── Records to use ──
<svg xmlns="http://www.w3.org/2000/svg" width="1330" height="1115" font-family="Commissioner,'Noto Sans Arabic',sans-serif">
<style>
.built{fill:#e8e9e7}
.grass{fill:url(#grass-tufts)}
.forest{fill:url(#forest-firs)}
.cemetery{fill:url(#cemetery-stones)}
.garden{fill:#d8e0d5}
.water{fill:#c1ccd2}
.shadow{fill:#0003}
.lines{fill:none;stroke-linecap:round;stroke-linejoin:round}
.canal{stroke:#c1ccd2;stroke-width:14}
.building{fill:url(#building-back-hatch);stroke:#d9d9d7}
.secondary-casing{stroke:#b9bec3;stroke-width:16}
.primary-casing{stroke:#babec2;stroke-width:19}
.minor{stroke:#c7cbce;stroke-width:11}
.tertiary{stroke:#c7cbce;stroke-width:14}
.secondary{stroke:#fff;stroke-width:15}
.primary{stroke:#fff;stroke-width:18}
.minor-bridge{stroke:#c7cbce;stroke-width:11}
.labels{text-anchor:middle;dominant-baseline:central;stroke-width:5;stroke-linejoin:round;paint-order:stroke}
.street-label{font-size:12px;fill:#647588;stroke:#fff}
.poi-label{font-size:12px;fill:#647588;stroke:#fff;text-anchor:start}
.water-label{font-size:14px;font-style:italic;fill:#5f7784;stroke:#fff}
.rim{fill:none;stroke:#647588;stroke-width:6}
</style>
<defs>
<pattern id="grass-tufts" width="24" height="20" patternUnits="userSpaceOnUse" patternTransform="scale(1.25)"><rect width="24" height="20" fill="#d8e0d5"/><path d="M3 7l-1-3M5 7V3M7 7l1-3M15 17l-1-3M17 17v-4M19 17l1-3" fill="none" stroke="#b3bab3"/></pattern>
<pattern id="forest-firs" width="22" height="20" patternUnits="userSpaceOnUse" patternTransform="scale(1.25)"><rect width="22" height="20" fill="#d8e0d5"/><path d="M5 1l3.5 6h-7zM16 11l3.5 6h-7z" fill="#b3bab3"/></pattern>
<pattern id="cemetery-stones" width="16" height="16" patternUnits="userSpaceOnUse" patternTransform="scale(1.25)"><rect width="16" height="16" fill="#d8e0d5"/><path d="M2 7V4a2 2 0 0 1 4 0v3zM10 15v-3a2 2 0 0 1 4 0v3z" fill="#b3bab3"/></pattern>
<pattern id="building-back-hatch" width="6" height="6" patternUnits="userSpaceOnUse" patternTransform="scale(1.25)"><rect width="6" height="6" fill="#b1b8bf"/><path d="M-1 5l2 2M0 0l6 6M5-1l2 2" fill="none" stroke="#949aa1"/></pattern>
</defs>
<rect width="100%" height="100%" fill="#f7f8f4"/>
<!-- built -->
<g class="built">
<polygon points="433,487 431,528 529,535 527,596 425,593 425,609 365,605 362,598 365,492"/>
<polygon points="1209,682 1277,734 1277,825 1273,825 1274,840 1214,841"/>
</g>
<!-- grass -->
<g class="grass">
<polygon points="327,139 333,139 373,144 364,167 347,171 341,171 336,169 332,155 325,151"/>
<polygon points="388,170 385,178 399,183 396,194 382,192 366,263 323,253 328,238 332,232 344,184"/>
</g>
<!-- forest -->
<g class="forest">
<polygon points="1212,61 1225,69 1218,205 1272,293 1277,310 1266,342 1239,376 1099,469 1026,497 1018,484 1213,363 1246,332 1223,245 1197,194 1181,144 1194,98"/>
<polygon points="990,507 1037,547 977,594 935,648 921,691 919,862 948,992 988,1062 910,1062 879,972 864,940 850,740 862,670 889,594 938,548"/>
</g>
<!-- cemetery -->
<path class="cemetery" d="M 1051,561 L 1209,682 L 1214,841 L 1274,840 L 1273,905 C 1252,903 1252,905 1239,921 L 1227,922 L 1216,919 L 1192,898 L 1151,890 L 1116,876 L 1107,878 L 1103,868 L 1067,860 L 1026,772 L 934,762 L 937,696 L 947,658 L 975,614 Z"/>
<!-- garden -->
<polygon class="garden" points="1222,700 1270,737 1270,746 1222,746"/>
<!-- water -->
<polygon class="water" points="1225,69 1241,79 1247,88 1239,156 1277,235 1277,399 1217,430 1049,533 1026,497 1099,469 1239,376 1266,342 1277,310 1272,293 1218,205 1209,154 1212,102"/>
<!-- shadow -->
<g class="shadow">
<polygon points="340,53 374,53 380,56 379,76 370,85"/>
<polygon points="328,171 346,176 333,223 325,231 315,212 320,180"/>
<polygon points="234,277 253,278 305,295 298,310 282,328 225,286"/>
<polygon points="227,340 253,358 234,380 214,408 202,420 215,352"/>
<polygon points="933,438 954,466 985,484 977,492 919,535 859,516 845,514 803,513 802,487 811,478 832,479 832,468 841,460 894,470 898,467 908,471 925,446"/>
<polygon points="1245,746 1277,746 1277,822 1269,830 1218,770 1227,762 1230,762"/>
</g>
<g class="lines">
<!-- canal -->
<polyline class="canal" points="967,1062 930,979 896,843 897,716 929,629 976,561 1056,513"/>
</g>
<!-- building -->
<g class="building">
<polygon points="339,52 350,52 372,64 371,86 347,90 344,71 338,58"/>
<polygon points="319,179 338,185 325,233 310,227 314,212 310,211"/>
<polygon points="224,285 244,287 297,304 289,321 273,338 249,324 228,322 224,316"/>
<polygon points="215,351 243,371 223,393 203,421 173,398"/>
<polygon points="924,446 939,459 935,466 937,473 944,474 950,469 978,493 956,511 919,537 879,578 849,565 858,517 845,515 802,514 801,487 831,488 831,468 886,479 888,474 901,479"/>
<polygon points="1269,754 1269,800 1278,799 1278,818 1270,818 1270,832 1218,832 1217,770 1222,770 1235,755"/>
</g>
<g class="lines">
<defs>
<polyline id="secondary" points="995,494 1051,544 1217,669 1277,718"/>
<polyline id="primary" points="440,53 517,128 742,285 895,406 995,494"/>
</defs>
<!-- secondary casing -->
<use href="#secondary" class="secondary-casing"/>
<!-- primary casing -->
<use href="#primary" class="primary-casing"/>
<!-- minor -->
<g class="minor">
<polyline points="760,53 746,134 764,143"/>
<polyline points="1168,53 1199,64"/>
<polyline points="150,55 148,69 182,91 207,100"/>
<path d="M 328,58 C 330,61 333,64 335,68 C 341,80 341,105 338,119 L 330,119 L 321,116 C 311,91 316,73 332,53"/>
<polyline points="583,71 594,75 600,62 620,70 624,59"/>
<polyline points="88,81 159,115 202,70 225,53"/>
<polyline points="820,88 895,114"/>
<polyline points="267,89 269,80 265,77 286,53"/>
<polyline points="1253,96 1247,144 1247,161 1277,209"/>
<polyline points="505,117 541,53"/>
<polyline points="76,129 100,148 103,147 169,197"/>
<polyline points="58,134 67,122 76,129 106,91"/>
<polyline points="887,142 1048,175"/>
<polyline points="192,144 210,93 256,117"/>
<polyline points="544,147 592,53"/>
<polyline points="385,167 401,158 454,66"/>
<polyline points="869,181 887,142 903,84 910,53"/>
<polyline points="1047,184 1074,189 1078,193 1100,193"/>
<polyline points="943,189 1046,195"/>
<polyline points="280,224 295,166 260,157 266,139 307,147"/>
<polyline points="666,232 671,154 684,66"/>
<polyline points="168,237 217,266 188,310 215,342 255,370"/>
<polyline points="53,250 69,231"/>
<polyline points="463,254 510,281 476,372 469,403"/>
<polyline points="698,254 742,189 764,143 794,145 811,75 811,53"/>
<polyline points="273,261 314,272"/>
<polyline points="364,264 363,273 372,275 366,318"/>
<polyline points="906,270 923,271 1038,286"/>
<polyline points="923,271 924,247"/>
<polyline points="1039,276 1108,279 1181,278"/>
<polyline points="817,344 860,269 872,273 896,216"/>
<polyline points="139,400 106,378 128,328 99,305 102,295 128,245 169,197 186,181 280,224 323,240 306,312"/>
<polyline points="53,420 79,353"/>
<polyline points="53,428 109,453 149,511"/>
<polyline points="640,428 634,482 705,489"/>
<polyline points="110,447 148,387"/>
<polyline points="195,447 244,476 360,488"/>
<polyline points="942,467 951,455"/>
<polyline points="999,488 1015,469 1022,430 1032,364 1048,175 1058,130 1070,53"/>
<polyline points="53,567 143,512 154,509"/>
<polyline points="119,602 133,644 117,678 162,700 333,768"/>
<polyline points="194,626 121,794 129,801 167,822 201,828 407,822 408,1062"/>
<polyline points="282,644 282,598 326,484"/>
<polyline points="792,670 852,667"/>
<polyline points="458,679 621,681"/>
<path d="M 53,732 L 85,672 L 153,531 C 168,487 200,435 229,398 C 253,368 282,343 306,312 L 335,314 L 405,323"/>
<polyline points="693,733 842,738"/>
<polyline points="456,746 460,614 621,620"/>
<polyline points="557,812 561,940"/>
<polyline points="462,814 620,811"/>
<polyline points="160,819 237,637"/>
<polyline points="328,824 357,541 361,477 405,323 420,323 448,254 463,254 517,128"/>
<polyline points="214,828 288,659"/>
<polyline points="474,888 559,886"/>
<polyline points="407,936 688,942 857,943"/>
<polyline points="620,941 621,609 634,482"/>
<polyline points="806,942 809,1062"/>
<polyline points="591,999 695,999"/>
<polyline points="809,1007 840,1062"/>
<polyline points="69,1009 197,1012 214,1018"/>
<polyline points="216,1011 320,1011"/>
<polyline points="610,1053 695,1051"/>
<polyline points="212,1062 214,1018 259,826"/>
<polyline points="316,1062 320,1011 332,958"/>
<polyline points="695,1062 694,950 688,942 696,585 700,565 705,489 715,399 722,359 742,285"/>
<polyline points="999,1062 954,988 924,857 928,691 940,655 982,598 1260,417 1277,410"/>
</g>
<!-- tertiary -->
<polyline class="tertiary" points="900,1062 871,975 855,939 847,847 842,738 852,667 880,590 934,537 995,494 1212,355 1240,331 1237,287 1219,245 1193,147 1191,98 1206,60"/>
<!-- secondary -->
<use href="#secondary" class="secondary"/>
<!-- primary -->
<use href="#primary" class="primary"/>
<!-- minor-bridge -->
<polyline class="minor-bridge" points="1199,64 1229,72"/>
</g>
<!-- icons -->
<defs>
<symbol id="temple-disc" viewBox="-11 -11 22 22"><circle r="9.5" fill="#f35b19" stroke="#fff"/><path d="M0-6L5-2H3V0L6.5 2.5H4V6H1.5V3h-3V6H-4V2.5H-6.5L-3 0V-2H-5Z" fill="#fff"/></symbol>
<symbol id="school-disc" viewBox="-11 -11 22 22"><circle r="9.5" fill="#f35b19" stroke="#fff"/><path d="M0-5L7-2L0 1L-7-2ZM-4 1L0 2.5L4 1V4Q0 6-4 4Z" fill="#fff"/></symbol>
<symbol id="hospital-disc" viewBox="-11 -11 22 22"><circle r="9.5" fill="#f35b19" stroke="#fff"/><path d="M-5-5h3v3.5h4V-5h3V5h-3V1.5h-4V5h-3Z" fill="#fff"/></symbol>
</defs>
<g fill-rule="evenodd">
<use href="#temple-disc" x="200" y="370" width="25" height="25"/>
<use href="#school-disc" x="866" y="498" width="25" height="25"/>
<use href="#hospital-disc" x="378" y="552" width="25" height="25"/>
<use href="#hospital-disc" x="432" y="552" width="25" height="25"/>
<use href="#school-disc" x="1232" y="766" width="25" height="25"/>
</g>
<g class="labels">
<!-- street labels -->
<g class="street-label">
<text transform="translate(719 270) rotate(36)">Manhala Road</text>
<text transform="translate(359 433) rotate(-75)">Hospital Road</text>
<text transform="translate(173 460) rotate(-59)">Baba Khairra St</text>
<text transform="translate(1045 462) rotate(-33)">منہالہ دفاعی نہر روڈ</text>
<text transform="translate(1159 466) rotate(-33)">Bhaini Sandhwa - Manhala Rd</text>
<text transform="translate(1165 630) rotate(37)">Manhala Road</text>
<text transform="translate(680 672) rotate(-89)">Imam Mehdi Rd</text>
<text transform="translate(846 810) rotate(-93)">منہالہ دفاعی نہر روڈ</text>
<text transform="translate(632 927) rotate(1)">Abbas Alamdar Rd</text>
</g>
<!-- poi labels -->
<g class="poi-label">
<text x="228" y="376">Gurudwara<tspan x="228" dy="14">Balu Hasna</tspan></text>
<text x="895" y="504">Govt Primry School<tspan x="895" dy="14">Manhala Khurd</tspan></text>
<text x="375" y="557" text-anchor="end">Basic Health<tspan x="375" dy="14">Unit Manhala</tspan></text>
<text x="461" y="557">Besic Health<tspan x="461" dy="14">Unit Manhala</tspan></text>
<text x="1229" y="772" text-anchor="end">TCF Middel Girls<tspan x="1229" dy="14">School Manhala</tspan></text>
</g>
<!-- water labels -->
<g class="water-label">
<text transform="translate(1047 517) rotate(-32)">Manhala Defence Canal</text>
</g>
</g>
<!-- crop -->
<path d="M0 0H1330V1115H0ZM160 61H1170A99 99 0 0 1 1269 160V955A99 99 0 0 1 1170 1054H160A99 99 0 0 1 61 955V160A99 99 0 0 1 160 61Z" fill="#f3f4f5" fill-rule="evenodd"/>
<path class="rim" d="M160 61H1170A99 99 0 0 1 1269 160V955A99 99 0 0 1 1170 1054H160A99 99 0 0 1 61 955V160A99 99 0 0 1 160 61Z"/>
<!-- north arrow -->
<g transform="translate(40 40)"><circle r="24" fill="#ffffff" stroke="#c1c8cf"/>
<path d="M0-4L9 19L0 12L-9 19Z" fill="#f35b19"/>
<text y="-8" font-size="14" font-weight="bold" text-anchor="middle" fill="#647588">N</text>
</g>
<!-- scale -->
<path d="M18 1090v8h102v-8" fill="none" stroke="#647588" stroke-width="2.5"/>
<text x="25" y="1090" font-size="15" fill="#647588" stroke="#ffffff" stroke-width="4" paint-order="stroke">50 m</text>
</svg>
───
■ What you need to do:
Search the data above for the word "linejoin" and count the lines where it appears. Only the number should be given.

■ Response for this exercise:
2